With little signs of progress in ending the standoff between agitating Gujjars and Rajasthan government, the two sides were on Saturday locked in a war of attrition on the issue of claiming the bodies of agitators who died in police firing.
Though the state remained by and large peaceful on the ninth day of the agitation on Saturday, the spar between Gujjars and the authorities were in full display.
Despite an appeal by the state government, no one turned up today to claim the bodies of 14 people, who died in police firing on Gujjar agitation at Karwady in Bharatpur district on May 23 and 24. The bodies were kept at Swai Mansingh Hospital after post-mortem.
When the agitators allowed the 14 bodies which they had in an open field at Karwady, the epicentre of the current round of Gujjar stir, for several days to be carried to Jaipur for post-mortem, it was taken as a sign of softening of the Gujjars’ stand.
Police had made a public appeal through advertisements in local papers, asking relatives to collect the bodies lying at the hospital and said that in case they were not claimed, their last rites would be performed as per law.

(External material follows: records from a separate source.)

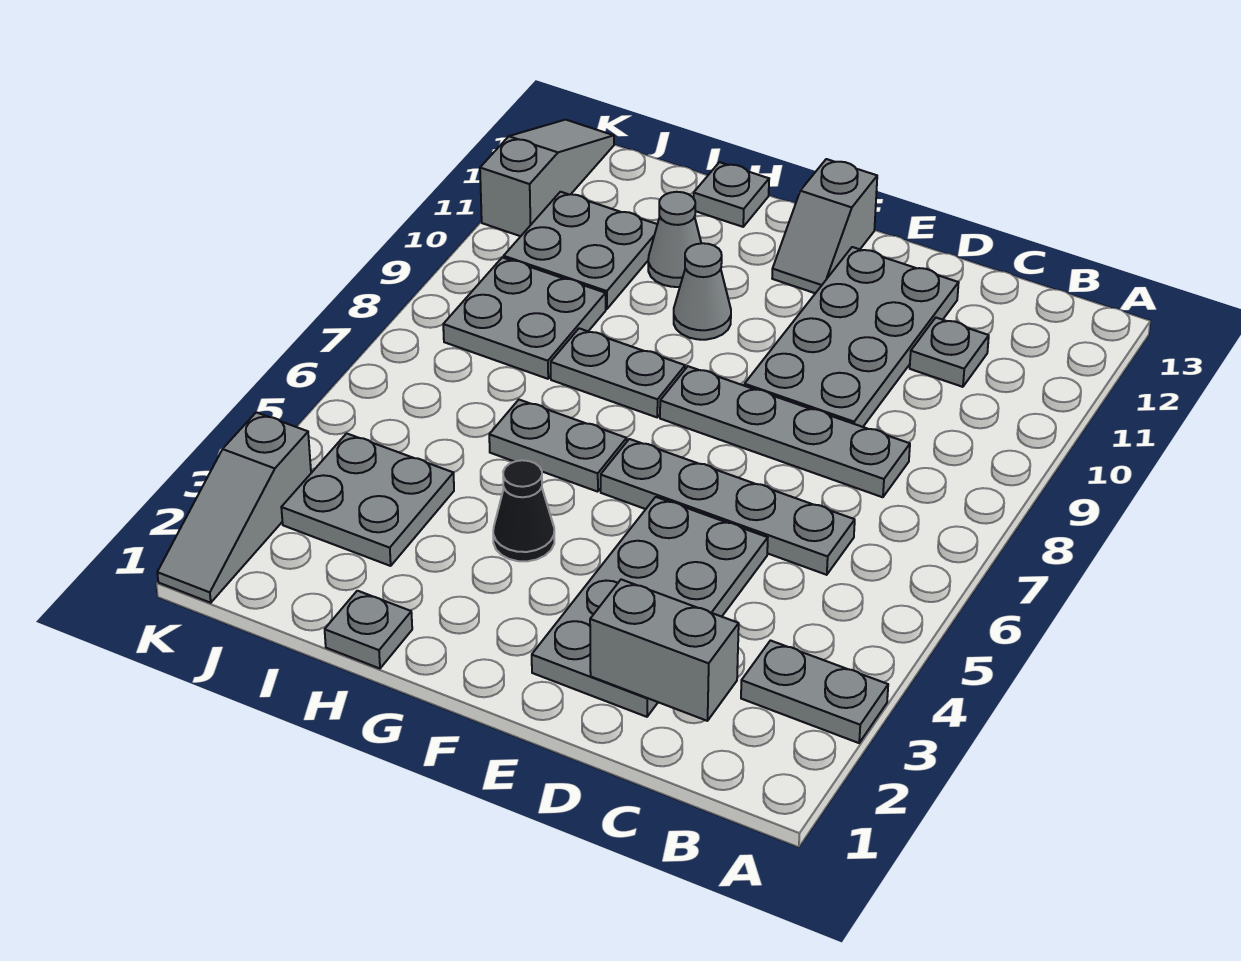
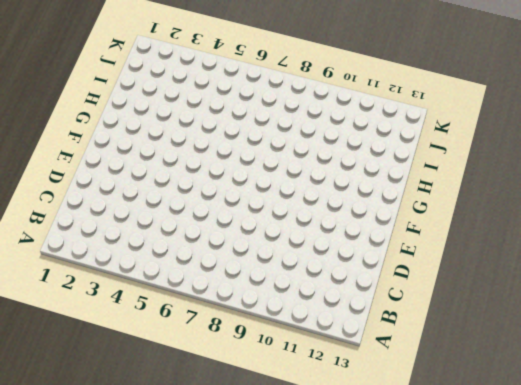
none -> grey plate A3:B3 level 1
none -> grey plate C6:F6 level 1
none -> grey plate C8:F8 level 1

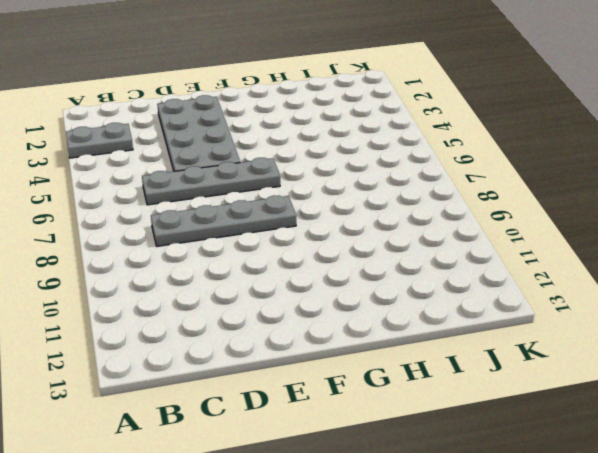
none -> grey plate C11 level 1
none -> grey plate D9:E12 level 1
none -> grey slope F12:F13 level 1 top 13

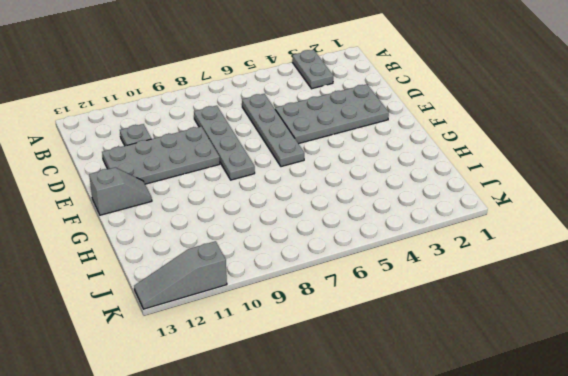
none -> black cone G4 level 1
none -> grey plate G6:H6 level 1
none -> grey plate G8:H8 level 1

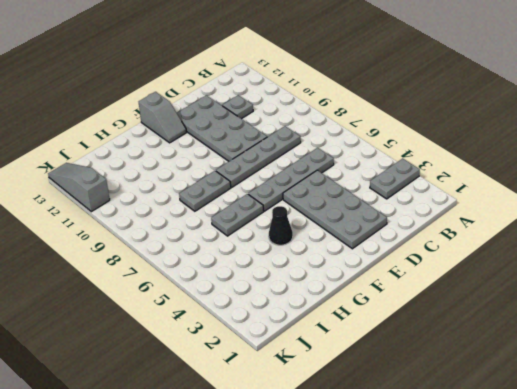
none -> grey cone G10 level 1
none -> grey plate H1 level 1
none -> grey cone H11 level 1

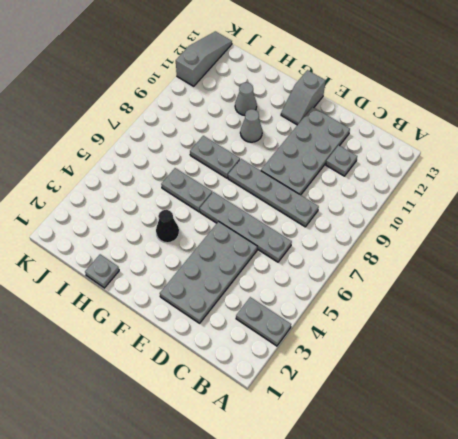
none -> grey plate H13 level 1
none -> grey plate I3:J4 level 1
none -> grey plate I8:J9 level 1

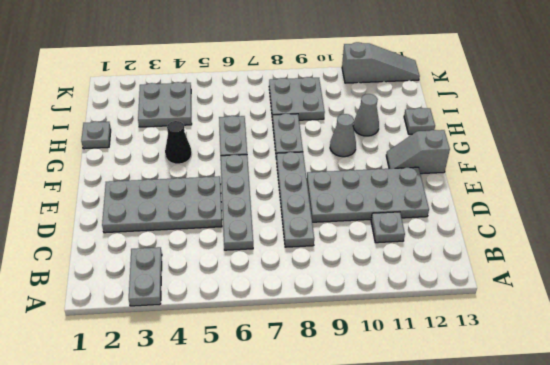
none -> grey plate I10:J11 level 1
none -> grey slope K1:K3 level 1 top 3
none -> grey brick C2:D2 level 2

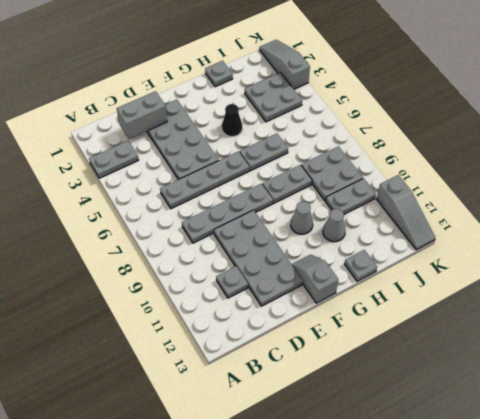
grey plate I10:J10 level 1 -> grey plate I10:J11 level 1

“We have waited for the relatives at Sawai Man Singh Hospital’s mortuary where the bodies have been kept for the last nine days in cold storage,” Superintendent of Police (Jaipur East) V K Singh said.
However, Gujjar leader Kirori Singh Bainsla questioned the government appeal, saying ‘the bodies have been identified and they are our men. How can the government say that they will be declared unclaimed?’